Billionaire investor Leon Cooperman told CNBC on Friday he expects the stock market will be lower than current levels one year from now.
Cooperman’s comments came one day after the S&P 500 notched yet another record close in 2021, finishing Thursday’s session at 4,211.47. The broad equity index has risen roughly 12% year to date and about 43% in the past 12 months.
“Let’s face it. The market is facing the fact that taxes are going up, interest rates are going up, and inflation is going up. And we have a reasonably richly appraised market. So cyclically I’m engaged. But I got an eye on the exit,” Cooperman said in an interview on “Squawk Box.”
“I suspect the market will be lower a year from today. But I don’t have to make that guess now. This is not going to end well,” the chairman of the Omega Family Office added. “But nobody, myself included knows when this is going to end. We just watch the things that would normally indicated an end.”
Cooperman said he considers himself to be “a fully invested bear,” while acknowledging the market has lately “done better than I would’ve thought.”
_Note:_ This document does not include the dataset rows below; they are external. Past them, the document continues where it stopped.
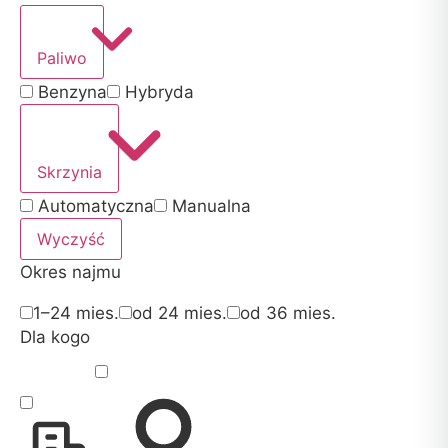
Paliwo
Benzyna
Hybryda
Skrzynia
Automatyczna
Manualna
Wyczyść
Okres najmu
1–24 mies.
od 24 mies.
od 36 mies.
Dla kogo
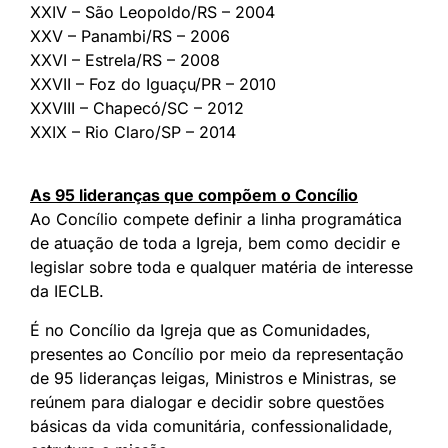
XXIV – São Leopoldo/RS – 2004
XXV – Panambi/RS – 2006
XXVI – Estrela/RS – 2008
XXVII – Foz do Iguaçu/PR – 2010
XXVIII – Chapecó/SC – 2012
XXIX – Rio Claro/SP – 2014
As 95 lideranças que compõem o Concílio
Ao Concílio compete definir a linha programática
de atuação de toda a Igreja, bem como decidir e
legislar sobre toda e qualquer matéria de interesse
da IECLB.
É no Concílio da Igreja que as Comunidades,
presentes ao Concílio por meio da representação
de 95 lideranças leigas, Ministros e Ministras, se
reúnem para dialogar e decidir sobre questões
básicas da vida comunitária, confessionalidade,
“I don’t see the conditions that would lead to a significant market decline present,” Cooperman said. “However, however — this is the big however — I think we should recognize we’re pulling demand forward and that the longer-term outlook is not particularly favorable, in my view.”
Cooperman said his outlook on potential inflation is different than that of Federal Reserve Chairman Jerome Powell. The central banker has repeatedly said he expects inflation to be “transitory” as the economy recovers from the Covid pandemic, while stressing that the Fed’s policy will remain accommodative.
“I think that Mr. Powell will be surprised by inflation. It’s not going to be as quiescent and transitory as he thinks. I think the Fed will be forced to say something before the end of 2022,” Cooperman said.